Любители искусства! Пфф!
– Ах, вот как! – Подружка смерила его ледяным взглядом. – К твоему сведению, мы и есть Мозг! И на рояле играем мы, а не ты!
– Да вы хоть слышали рояль-то? – Вольняшка брызгался от злости. – Никакого у вас и понятия об этом нет. Слуховые нейроны отсюда за триллион синапсов! А с такими, как вы, они и разговаривать бы не стали, даже если бы могли!
– Ну-ну, не ругайтесь! Это же глупо, – сказал Макс.
Первый нейрон заискрился на Вольняшку.
– Ты просто завидуешь нам, потому что ты – жалкая каплюшка, а мы блистаем в сфере искусства!
Вольняшка чуть было не распылился:
– Блистаете? Вы? Да не будь меня, вы бы… вы бы УСОХЛИ!
– По-моему, все обязанности одинаково важны, – вмешалась Молли, стараясь их помирить. – Здесь, внутри Тела, я твердо усвоила одно: вы все нужны друг другу. А уметь играть на рояле – это, конечно, замечательно!
Нейроны засветились от гордости, зато Вольняшка взбесился.
– Могли бы они услышать свое треньканье, так не задирали бы носы! – завизжал он.
– Вольняшка! – сказал Макс. – Вы же только что утверждали, что они вообще на рояле не играют!
– Ничего я такого не утверждал! И вообще, на чьей ты стороне?
– Ни на чьей. Мы просто наводим справки.
– Ну и наводите себе на здоровье. Эти два двигательных идиота – как раз то, что вам требуется! – И бросив на всех уничтожающий взгляд, он упорхнул.
– Вольняшка, не сердитесь! – крикнула Молли и побежала за ним, но он исчез в чаще аксонов, которые уводили в неизвестном направлении. – Куда это он?
– Наверное, к Эмоциям! – заметила подружка.
– Ты его отлично срезала, – сказал ее приятель.
Молли продолжала звать, но Вольняшка не откликался.

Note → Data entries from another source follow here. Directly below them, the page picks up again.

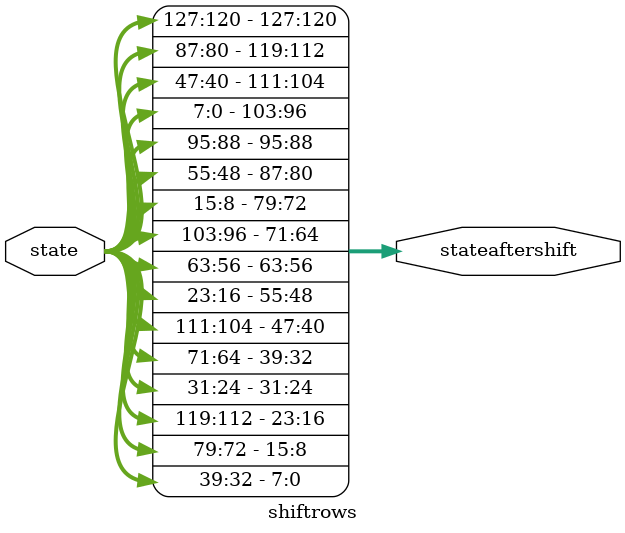
<source format=v>
module shiftrows(stateaftershift,state);
input[127:0] state;
output[127:0] stateaftershift;

assign stateaftershift[127:120] = state[127:120];
assign stateaftershift[119:112] = state[87:80];
assign stateaftershift[111:104] = state[47:40];
assign stateaftershift[103:96] = state[7:0];


assign stateaftershift[95:88] = state[95:88];
assign stateaftershift[87:80] = state[55:48];
assign stateaftershift[79:72] = state[15:8];
assign stateaftershift[71:64] = state[103:96];



assign stateaftershift[63:56] = state[63:56];
assign stateaftershift[55:48] = state[23:16];
assign stateaftershift[47:40] = state[111:104];
assign stateaftershift[39:32] = state[71:64];


assign stateaftershift[31:24] = state[31:24];
assign stateaftershift[23:16] = state[119:112];
assign stateaftershift[15:8] = state[79:72];
assign stateaftershift[7:0] = state[39:32];

endmodule
</source>
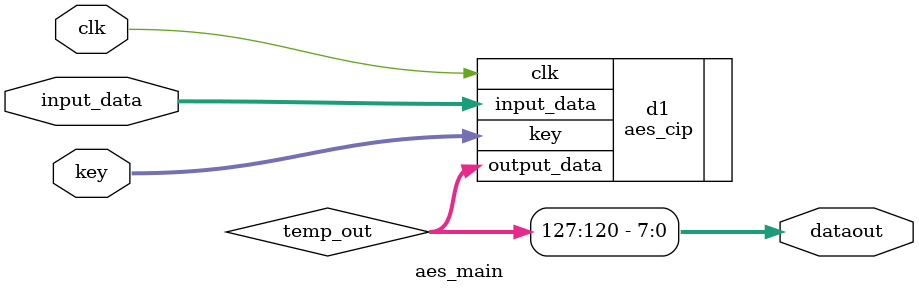
<source format=sv>

module aes_main(
    input logic clk,
    input logic [127:0] input_data,
    input logic [127:0] key,
    output logic [7:0] dataout
);

logic [127:0] temp_out;

aes_cip d1 (
    .clk(clk),
    .input_data(input_data),
    .key(key),
    .output_data(temp_out)
);

assign dataout = temp_out[127:120];

endmodule

</source>
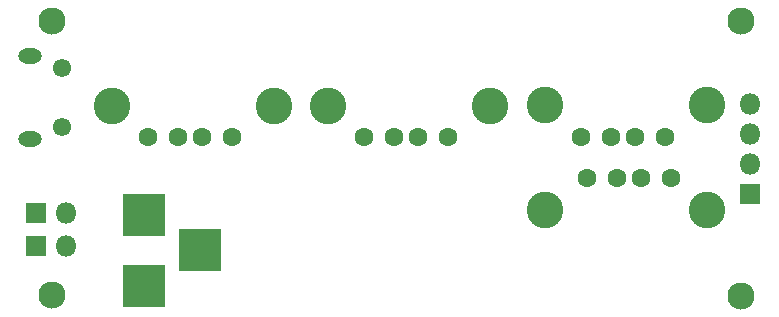
<source format=gbs>
G04 #@! TF.FileFunction,Soldermask,Bot*
%FSLAX46Y46*%
G04 Gerber Fmt 4.6, Leading zero omitted, Abs format (unit mm)*
G04 Created by KiCad (PCBNEW 4.0.7) date 04/20/18 23:23:33*
%MOMM*%
%LPD*%
G01*
G04 APERTURE LIST*
%ADD10C,0.127000*%
%ADD11C,1.600000*%
%ADD12C,3.100000*%
%ADD13R,3.600000X3.600000*%
%ADD14C,2.300000*%
%ADD15C,1.550000*%
%ADD16O,2.000000X1.300000*%
%ADD17R,1.800000X1.800000*%
%ADD18O,1.800000X1.800000*%
G04 APERTURE END LIST*
D10*
D11*
X119992000Y-92735400D03*
X122532000Y-92735400D03*
X124562000Y-92735400D03*
X127102000Y-92735400D03*
D12*
X116942000Y-90065400D03*
X130662000Y-90065400D03*
D11*
X138264000Y-92735400D03*
X140804000Y-92735400D03*
X142834000Y-92735400D03*
X145374000Y-92735400D03*
D12*
X135214000Y-90065400D03*
X148934000Y-90065400D03*
D11*
X156705000Y-92679500D03*
X159245000Y-92679500D03*
X161275000Y-92679500D03*
X163815000Y-92679500D03*
D12*
X153655000Y-90009500D03*
X167375000Y-90009500D03*
D11*
X164306000Y-96205000D03*
X161766000Y-96205000D03*
X159736000Y-96205000D03*
X157196000Y-96205000D03*
D12*
X167356000Y-98875000D03*
X153636000Y-98875000D03*
D13*
X119695000Y-99298800D03*
X119695000Y-105298800D03*
X124395000Y-102298800D03*
D14*
X170216000Y-106147000D03*
X170216000Y-82844600D03*
X111917000Y-82839600D03*
X111907000Y-106116000D03*
D15*
X112756000Y-86847000D03*
X112756000Y-91847000D03*
D16*
X110056000Y-85847000D03*
X110056000Y-92847000D03*
D17*
X171021000Y-97538500D03*
D18*
X171021000Y-94998500D03*
X171021000Y-92458500D03*
X171021000Y-89918500D03*
D17*
X110498000Y-101933000D03*
D18*
X113038000Y-101933000D03*
D17*
X110490000Y-99151400D03*
D18*
X113030000Y-99151400D03*
M02*

</source>
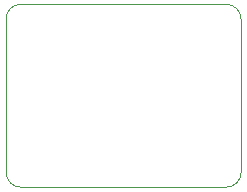
<source format=gko>
%FSLAX44Y44*%
%MOMM*%
G71*
G01*
G75*
G04 Layer_Color=16711935*
%ADD10C,0.2540*%
%ADD11C,1.0000*%
%ADD12R,1.4000X1.1000*%
%ADD13R,1.7000X1.1000*%
%ADD14R,0.5000X0.6000*%
%ADD15R,0.6000X0.5000*%
%ADD16O,1.1500X0.3000*%
%ADD17O,0.3000X1.1500*%
%ADD18R,3.1500X3.1500*%
%ADD19R,0.9000X1.0000*%
%ADD20R,0.9000X1.1000*%
%ADD21C,0.4000*%
%ADD22C,0.3000*%
%ADD23C,1.5000*%
%ADD24C,0.3000*%
%ADD25C,0.4000*%
%ADD26C,0.5000*%
%ADD27C,0.6000*%
%ADD28C,0.6600*%
%ADD29R,6.5500X4.6000*%
%ADD30C,0.2500*%
%ADD31C,0.1000*%
%ADD32C,0.2000*%
%ADD33C,0.1500*%
%ADD34R,1.6032X1.3032*%
%ADD35R,1.9032X1.3032*%
%ADD36R,0.7032X0.8032*%
%ADD37R,0.8032X0.7032*%
%ADD38O,1.3532X0.5032*%
%ADD39O,0.5032X1.3532*%
%ADD40R,3.3532X3.3532*%
%ADD41R,1.1032X1.2032*%
%ADD42R,1.1032X1.3032*%
%ADD43C,1.7032*%
%ADD44C,0.5032*%
%ADD45C,0.6032*%
%ADD46C,0.7032*%
%ADD47C,0.8032*%
%ADD48C,0.8632*%
%ADD49C,0.0250*%
D49*
X12250Y154750D02*
G03*
X-250Y142250I0J-12500D01*
G01*
Y12450D02*
G03*
X12450Y-250I12700J0D01*
G01*
X186050D02*
G03*
X198750Y12450I0J12700D01*
G01*
Y142050D02*
G03*
X186050Y154750I-12700J0D01*
G01*
X-250Y12450D02*
Y142250D01*
X12450Y-250D02*
X186050D01*
X198750Y12450D02*
Y142050D01*
X11750Y154750D02*
X186050D01*
M02*

</source>
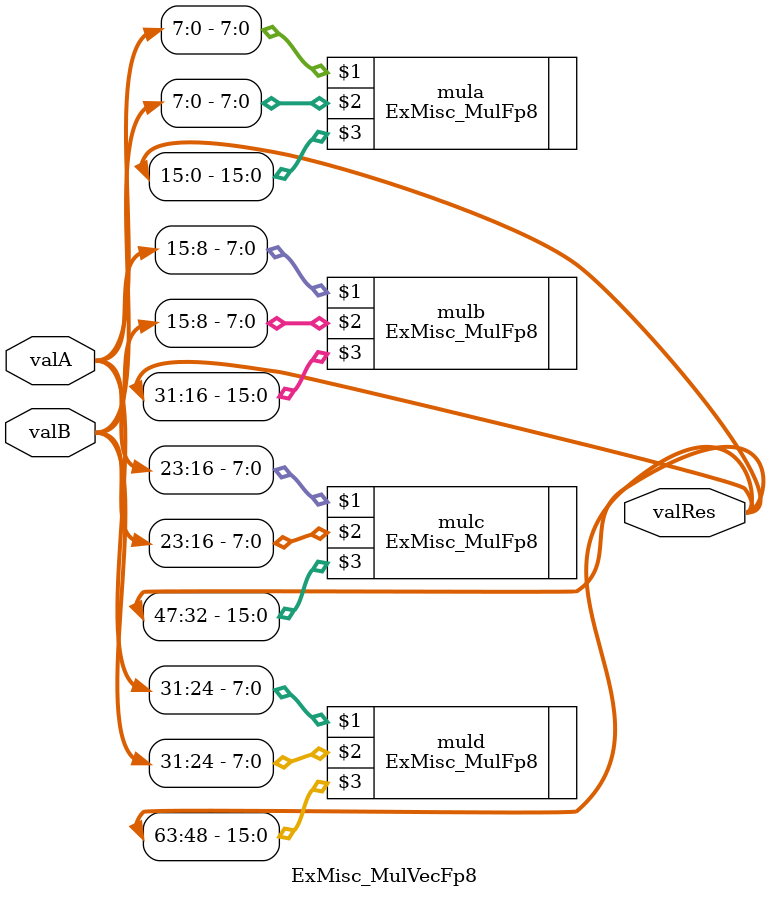
<source format=v>
`ifndef HAS_ExMisc_MulVecFp8
`define HAS_ExMisc_MulVecFp8

`include "ExMisc_MulFp8.v"

module ExMisc_MulVecFp8(valA, valB, valRes);

input[31:0] valA;
input[31:0] valB;
output[63:0] valRes;

ExMisc_MulFp8	mula(valA[ 7: 0], valB[ 7: 0], valRes[15: 0]);
ExMisc_MulFp8	mulb(valA[15: 8], valB[15: 8], valRes[31:16]);
ExMisc_MulFp8	mulc(valA[23:16], valB[23:16], valRes[47:32]);
ExMisc_MulFp8	muld(valA[31:24], valB[31:24], valRes[63:48]);

endmodule

`endif

</source>
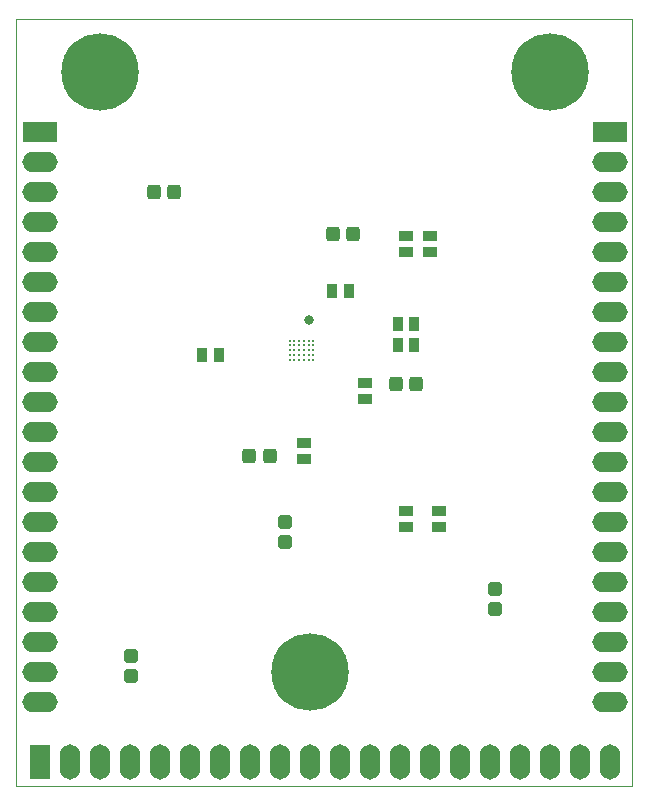
<source format=gts>
G04*
G04 #@! TF.GenerationSoftware,Altium Limited,Altium Designer,22.1.2 (22)*
G04*
G04 Layer_Color=8388736*
%FSLAX25Y25*%
%MOIN*%
G70*
G04*
G04 #@! TF.SameCoordinates,E10519B3-167D-45EA-A28F-B3D4EE67A307*
G04*
G04*
G04 #@! TF.FilePolarity,Negative*
G04*
G01*
G75*
%ADD15C,0.00400*%
%ADD20C,0.00945*%
G04:AMPARAMS|DCode=21|XSize=47.37mil|YSize=43.43mil|CornerRadius=8.43mil|HoleSize=0mil|Usage=FLASHONLY|Rotation=180.000|XOffset=0mil|YOffset=0mil|HoleType=Round|Shape=RoundedRectangle|*
%AMROUNDEDRECTD21*
21,1,0.04737,0.02657,0,0,180.0*
21,1,0.03051,0.04343,0,0,180.0*
1,1,0.01686,-0.01526,0.01329*
1,1,0.01686,0.01526,0.01329*
1,1,0.01686,0.01526,-0.01329*
1,1,0.01686,-0.01526,-0.01329*
%
%ADD21ROUNDEDRECTD21*%
G04:AMPARAMS|DCode=22|XSize=47.37mil|YSize=43.43mil|CornerRadius=8.43mil|HoleSize=0mil|Usage=FLASHONLY|Rotation=270.000|XOffset=0mil|YOffset=0mil|HoleType=Round|Shape=RoundedRectangle|*
%AMROUNDEDRECTD22*
21,1,0.04737,0.02657,0,0,270.0*
21,1,0.03051,0.04343,0,0,270.0*
1,1,0.01686,-0.01329,-0.01526*
1,1,0.01686,-0.01329,0.01526*
1,1,0.01686,0.01329,0.01526*
1,1,0.01686,0.01329,-0.01526*
%
%ADD22ROUNDEDRECTD22*%
%ADD23R,0.03753X0.04540*%
%ADD24R,0.04540X0.03753*%
%ADD25C,0.25800*%
%ADD26O,0.11800X0.06800*%
%ADD27R,0.11800X0.06800*%
%ADD28O,0.06800X0.11800*%
%ADD29R,0.06800X0.11800*%
%ADD30C,0.03200*%
D15*
X100000Y100000D02*
Y355600D01*
X305300D01*
Y100000D02*
Y355600D01*
X100000Y100000D02*
X305300D01*
D20*
X191238Y242193D02*
D03*
Y243768D02*
D03*
Y245342D02*
D03*
Y246917D02*
D03*
Y248492D02*
D03*
X192813Y242193D02*
D03*
Y243768D02*
D03*
Y245342D02*
D03*
Y246917D02*
D03*
Y248492D02*
D03*
X194388Y242193D02*
D03*
Y243768D02*
D03*
Y245342D02*
D03*
Y246917D02*
D03*
Y248492D02*
D03*
X195963Y242193D02*
D03*
Y243768D02*
D03*
Y245342D02*
D03*
Y246917D02*
D03*
Y248492D02*
D03*
X197537Y242193D02*
D03*
Y243768D02*
D03*
Y245342D02*
D03*
Y246917D02*
D03*
Y248492D02*
D03*
X199112Y242193D02*
D03*
Y243768D02*
D03*
Y245342D02*
D03*
Y246917D02*
D03*
Y248492D02*
D03*
D21*
X259600Y165893D02*
D03*
Y159200D02*
D03*
X189800Y181400D02*
D03*
Y188093D02*
D03*
X138400Y143347D02*
D03*
Y136653D02*
D03*
D22*
X177807Y209900D02*
D03*
X184500D02*
D03*
X226654Y234000D02*
D03*
X233347D02*
D03*
X146000Y298000D02*
D03*
X152693D02*
D03*
X205654Y284000D02*
D03*
X212347D02*
D03*
D23*
X162144Y243700D02*
D03*
X167656D02*
D03*
X232756Y254000D02*
D03*
X227244D02*
D03*
X232756Y247000D02*
D03*
X227244D02*
D03*
X211000Y265000D02*
D03*
X205488D02*
D03*
D24*
X216200Y228944D02*
D03*
Y234456D02*
D03*
X196000Y209000D02*
D03*
Y214512D02*
D03*
X230000Y186244D02*
D03*
Y191756D02*
D03*
X241000Y186244D02*
D03*
Y191756D02*
D03*
X238000Y278000D02*
D03*
Y283512D02*
D03*
X230000Y278044D02*
D03*
Y283556D02*
D03*
D25*
X278000Y338000D02*
D03*
X128000D02*
D03*
X198000Y138000D02*
D03*
D26*
X298000Y128000D02*
D03*
Y138000D02*
D03*
Y148000D02*
D03*
Y158000D02*
D03*
Y168000D02*
D03*
Y178000D02*
D03*
Y188000D02*
D03*
Y198000D02*
D03*
Y208000D02*
D03*
Y218000D02*
D03*
Y228000D02*
D03*
Y238000D02*
D03*
Y248000D02*
D03*
Y258000D02*
D03*
Y268000D02*
D03*
Y278000D02*
D03*
Y288000D02*
D03*
Y298000D02*
D03*
Y308000D02*
D03*
X108000Y128000D02*
D03*
Y138000D02*
D03*
Y148000D02*
D03*
Y158000D02*
D03*
Y168000D02*
D03*
Y178000D02*
D03*
Y188000D02*
D03*
Y198000D02*
D03*
Y208000D02*
D03*
Y218000D02*
D03*
Y228000D02*
D03*
Y238000D02*
D03*
Y248000D02*
D03*
Y258000D02*
D03*
Y268000D02*
D03*
Y278000D02*
D03*
Y288000D02*
D03*
Y298000D02*
D03*
Y308000D02*
D03*
D27*
X298000Y318000D02*
D03*
X108000D02*
D03*
D28*
X298000Y108000D02*
D03*
X288000D02*
D03*
X278000D02*
D03*
X268000D02*
D03*
X258000D02*
D03*
X248000D02*
D03*
X238000D02*
D03*
X228000D02*
D03*
X218000D02*
D03*
X208000D02*
D03*
X198000D02*
D03*
X188000D02*
D03*
X178000D02*
D03*
X168000D02*
D03*
X158000D02*
D03*
X148000D02*
D03*
X138000D02*
D03*
X128000D02*
D03*
X118000D02*
D03*
D29*
X108000D02*
D03*
D30*
X197537Y255300D02*
D03*
M02*

</source>
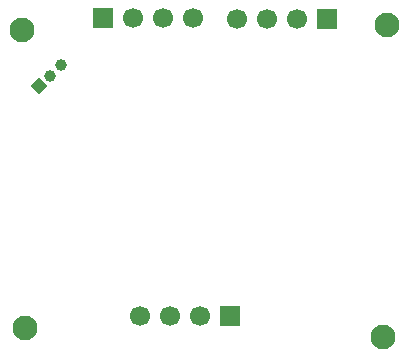
<source format=gbr>
%TF.GenerationSoftware,KiCad,Pcbnew,9.0.7-9.0.7~ubuntu24.04.1*%
%TF.CreationDate,2026-02-28T14:15:44+03:00*%
%TF.ProjectId,Kiicad_project,4b696963-6164-45f7-9072-6f6a6563742e,rev?*%
%TF.SameCoordinates,Original*%
%TF.FileFunction,Soldermask,Bot*%
%TF.FilePolarity,Negative*%
%FSLAX46Y46*%
G04 Gerber Fmt 4.6, Leading zero omitted, Abs format (unit mm)*
G04 Created by KiCad (PCBNEW 9.0.7-9.0.7~ubuntu24.04.1) date 2026-02-28 14:15:44*
%MOMM*%
%LPD*%
G01*
G04 APERTURE LIST*
G04 Aperture macros list*
%AMRotRect*
0 Rectangle, with rotation*
0 The origin of the aperture is its center*
0 $1 length*
0 $2 width*
0 $3 Rotation angle, in degrees counterclockwise*
0 Add horizontal line*
21,1,$1,$2,0,0,$3*%
G04 Aperture macros list end*
%ADD10C,2.100000*%
%ADD11RotRect,1.000000X1.000000X135.000000*%
%ADD12C,1.000000*%
%ADD13R,1.700000X1.700000*%
%ADD14C,1.700000*%
G04 APERTURE END LIST*
D10*
%TO.C,H3*%
X52625000Y-63375000D03*
%TD*%
D11*
%TO.C,J4*%
X54078949Y-68171051D03*
D12*
X54976975Y-67273025D03*
X55875000Y-66375000D03*
%TD*%
D13*
%TO.C,J3*%
X59445001Y-62425000D03*
D14*
X61985001Y-62425000D03*
X64525000Y-62425000D03*
X67065001Y-62425000D03*
%TD*%
D13*
%TO.C,J2*%
X70185000Y-87625000D03*
D14*
X67645000Y-87625000D03*
X65105001Y-87625000D03*
X62565000Y-87625000D03*
%TD*%
D10*
%TO.C,H2*%
X83150000Y-89400000D03*
%TD*%
%TO.C,H1*%
X83550000Y-63000000D03*
%TD*%
D13*
%TO.C,J5*%
X78465000Y-62450000D03*
D14*
X75925000Y-62450000D03*
X73385001Y-62450000D03*
X70845000Y-62450000D03*
%TD*%
D10*
%TO.C,H4*%
X52875000Y-88625000D03*
%TD*%
M02*

</source>
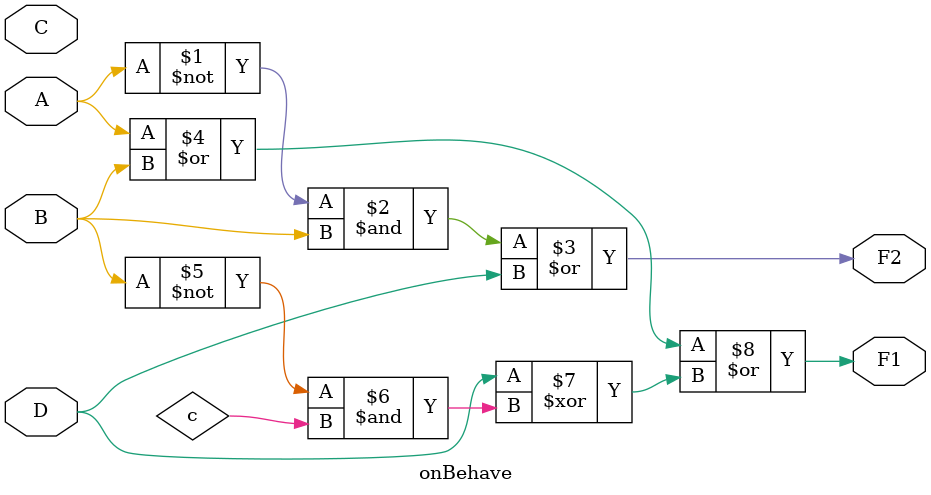
<source format=v>
`timescale 1ns / 1ps
module onBehave(
    input A,
    input B,
    input C,
    input D,
    output F1,
    output F2
    );
    assign F2  = (~A & B) | D ;
	 assign F1  = (A | B) | (D ^ (~B & c));
endmodule

</source>
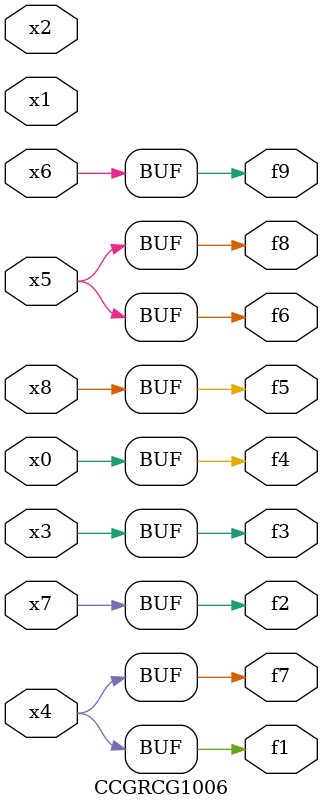
<source format=v>
module CCGRCG1006(
	input x0, x1, x2, x3, x4, x5, x6, x7, x8,
	output f1, f2, f3, f4, f5, f6, f7, f8, f9
);
	assign f1 = x4;
	assign f2 = x7;
	assign f3 = x3;
	assign f4 = x0;
	assign f5 = x8;
	assign f6 = x5;
	assign f7 = x4;
	assign f8 = x5;
	assign f9 = x6;
endmodule

</source>
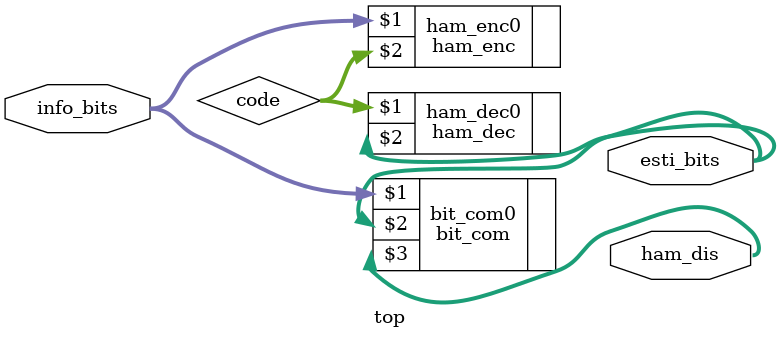
<source format=v>
`timescale 1ns/100ps
module top(info_bits, esti_bits, ham_dis);
input [11:0]info_bits;
output [11:0]esti_bits;
output [3:0]ham_dis;
wire [16:0]code;

ham_enc ham_enc0(info_bits, code);
ham_dec ham_dec0(code, esti_bits);
bit_com bit_com0(info_bits, esti_bits, ham_dis);

endmodule

</source>
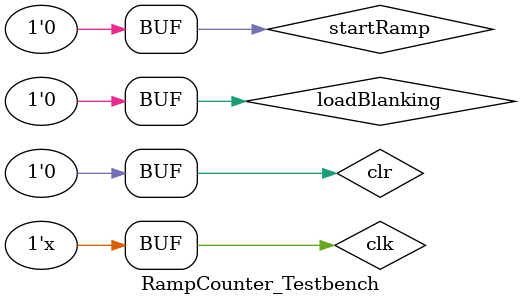
<source format=v>
/*
    RampCounter_Testbench.v
*/

`timescale 1ns / 1ps

module RampCounter_Testbench;

    reg  clk;
    reg  clr = 0;
    reg  loadBlanking = 0;
    reg  startRamp = 0;
    wire [9:0] ramp;
    wire rampDone;
    wire countEnable;
    
    ClockDivider #(.Divisor (16)) // ClockDivisor  = 3006) // 30mS rise time
           ClkDiv (.FastClock (clk),  
                   .Clear     (clr),
                   .SlowClock (), 
				   .Pulse     (countEnable));                   
                        
    RampCounter #(.BlankingLevel (20),
                  .RampInitial   (52),
                  .RampFinal     (255))
        RampCntr (.Clock (clk),
                  .Clear (clr),
                  .LoadBlanking (loadBlanking),
                  .LoadInitial  (startRamp),
                  .RampDone     (rampDone),
                  .Enable       (countEnable),
                  .Ramp (ramp));
                        
    //
    // test bench initializations
    //    
    initial
    begin
        $display ("module: %m");
//        $display ("U1.cordicOut, U1.windowOut, U1.multiplierOut, U1.subtracterOut, U1.dac_input");
//        $monitor($time, ": DATA: %d, %d, %d, %d, %d", U1.cordicOut, U1.windowOut, U1.multiplierOut, U1.subtracterOut, U1.dac_input); 

        clk = 1'b0;
        clr = 1;
    #50 clr = 0;
    end
    
    //
    // clock period
    //
    always
        #10 clk = ~clk; //toggle clk 
        
    //
    // test run
    //
    initial 
    begin
        #123
            loadBlanking = 1;
        #20
            loadBlanking = 0;
                
        #600
            startRamp = 1;
        #20
            startRamp = 0; 
                       
        #100000 
            loadBlanking = 1;
        #20
            loadBlanking = 0;
                
        #1600
            startRamp = 1;
        #20
            startRamp = 0; 
                   
    end


endmodule

</source>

– Ничего, он все равно вернется, – сказала она себе в утешение. – У него нет привычки долго злиться.
Она села, устроила Бакстера у себя на коленях и поглаживала, пока он не замурлыкал. Макс сел рядом.
– Зря я его, конечно, так, – сказал он. – Хотя, с другой стороны, такую вредину еще поискать!
Они замолчали, раздумывая, что делать дальше.
– Э-эй! – окликнул близнецов нейрон. – На вашем месте я бы пересел куда-нибудь… – Но договорить он не успел: по проводу скользнула искра и деполяризовала его. Он вспыхнул… а близнецы-то сидели верхом у него на хвосте!